Habilidoso no trato com jornalistas e nas negociações em Bruxelas, Juncker não conseguiu, em seu país, evitar um escândalo que teria passado despercebido na Europa se não tivesse culminado na sua renúncia. Na quarta-feira (11/07), o chefe do governo luxemburguês anunciou que deixaria o cargo que ocupou nos últimos 18 anos.
O Parlamento acusa o político de 58 anos, jurista de formação, de ter negligenciado o controle sobre o serviço de inteligência luxemburguês. Investigações para o esclarecimento dos misteriosos atentados a bomba de 1984 a 1986 em Luxemburgo teriam sido obstruídas.
O pequeno grão-ducado, espremido entre Alemanha, Bélgica e França, tem somente meio milhão de habitantes. Desses, 60% são cidadãos luxemburgueses, o resto é composto por estrangeiros – a maioria empregada nos muitos bancos ou instituições europeias instalados no país.
Dois suspeitos de colocar bombas estão respondendo processo perante a Justiça. Os verdadeiros autores não foram presos até hoje. Os serviços de inteligência da Otan e até mesmo a nobreza do grão-ducado podem estar envolvidos, especulam a imprensa luxemburguesa e alemã.
Juncker rebateu as acusações, mas renunciou, evitando assim uma moção de desconfiança no Parlamento. O chefe de governo mais antigo da União Europeia (UE) admitiu que, na crise de endividamento, passou tempo demais no Eurogrupo. "Não foi nenhum divertimento", disse ele em entrevista à Deutsche Welle. Por esse motivo, após deixar a presidência do Eurogrupo, ele disse querer se ocupar mais com Luxemburgo.
Possível retorno
Os chefes de governo e Estado da União Europeia escolheram o convicto Juncker para a chefia do poderoso cargo de presidente da Comissão Europeia em 2004. Juncker recusou, por não querer se afastar do governo luxemburguês. Em 2009, ele quis então deixar a pátria para se tornar o primeiro presidente permanente do Conselho da União Europeia. "Isso foi impedido por outras importantes figuras europeias", reclama Juncker ainda hoje.

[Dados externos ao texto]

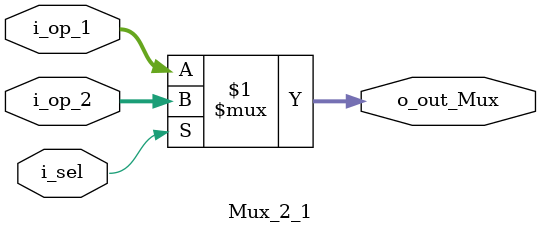
<source format=v>
`timescale 1ns / 1ps

`define WIDTH_OP 5
module Mux_2_1(
input [`WIDTH_OP-1:0]i_op_1, 
input [`WIDTH_OP-1:0]i_op_2 ,
input i_sel , 
output [`WIDTH_OP-1:0] o_out_Mux  
    );
    
  assign o_out_Mux = i_sel ? i_op_2 : i_op_1 ;
endmodule

</source>
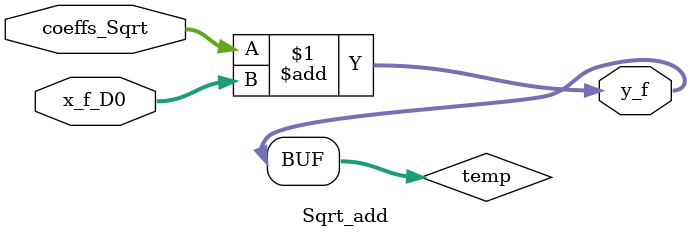
<source format=v>
`timescale 1ns/1ps
module Sqrt_add(coeffs_Sqrt,x_f_D0,y_f);

input [19:0] coeffs_Sqrt;
input [19:0] x_f_D0;
output [20:0] y_f;
reg  [20:0] y_f;

wire [20:0]temp;

//Adding Coefficient c0 with the result obtained from the multipilcation module
assign temp = coeffs_Sqrt + x_f_D0;

always@(coeffs_Sqrt or x_f_D0 or temp)
begin
	y_f <= temp;	
end
endmodule 
</source>
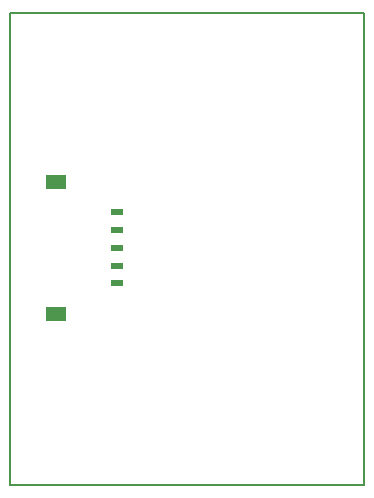
<source format=gbr>
G04 #@! TF.GenerationSoftware,KiCad,Pcbnew,5.0.1-33cea8e~68~ubuntu18.04.1*
G04 #@! TF.CreationDate,2018-10-27T22:05:16+03:00*
G04 #@! TF.ProjectId,PIC-ICSP-504050,5049432D494353502D3530343035302E,v1.0*
G04 #@! TF.SameCoordinates,Original*
G04 #@! TF.FileFunction,Paste,Top*
G04 #@! TF.FilePolarity,Positive*
%FSLAX46Y46*%
G04 Gerber Fmt 4.6, Leading zero omitted, Abs format (unit mm)*
G04 Created by KiCad (PCBNEW 5.0.1-33cea8e~68~ubuntu18.04.1) date la 27. lokakuuta 2018 22.05.16*
%MOMM*%
%LPD*%
G01*
G04 APERTURE LIST*
%ADD10C,0.150000*%
%ADD11R,1.000000X0.600000*%
%ADD12R,1.800000X1.250000*%
G04 APERTURE END LIST*
D10*
X50000000Y-90000000D02*
X50000000Y-50000000D01*
X50000000Y-90000000D02*
X80000000Y-90000000D01*
X80000000Y-50000000D02*
X80000000Y-90000000D01*
X50000000Y-50000000D02*
X80000000Y-50000000D01*
D11*
G04 #@! TO.C,J1*
X59095000Y-72900000D03*
X59095000Y-71400000D03*
X59095000Y-69900000D03*
X59095000Y-68400000D03*
X59095000Y-66900000D03*
D12*
X53905000Y-75505000D03*
X53905000Y-64295000D03*
G04 #@! TD*
M02*

</source>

"Para mim, a Europa é uma mescla de pragmatismo e convicções fortes, quase fervorosas. Mas convicções fortes não levam a nada, quando não se age com pragmatismo. Portanto devo unir ambos", disse Juncker em entrevista à emissora Phoenix.
Marcado pelas vivências de seu pai, que foi convocado à força pelas Forças Armadas alemãs na Segunda Guerra e mais tarde trabalhou na indústria metalúrgica, Jucker sempre defendeu a reconciliação dos povos na Europa. Nesse contexto, disse ver Luxemburgo como elo entre os principais Estados da UE. "Nós luxemburgueses sabemos de coisas alemãs que nenhum francês pode imaginar e vice-versa. Somos influenciados por ambas as culturas", disse.
Nas próximas eleições, que possivelmente serão antecipadas para novembro, Juncker deverá participar como candidato do Partido Conservador. Isso foi assegurado pelo presidente do partido, Michel Wolters: "É claro que Jean-Claude Juncker vai participar das próximas eleições. Se alguns são da opinião que, em caso de novas eleições, ele não vai se candidatar, é preciso dizer a eles que ele vai ficar mais quatro anos."
Caso os luxemburgueses não venham a reelegê-lo, Juncker poderia ainda ir para Bruxelas na União Europeia. No final de 2014, serão escolhidos os postos de presidente da Comissão Europeia e do Conselho da União Europeia.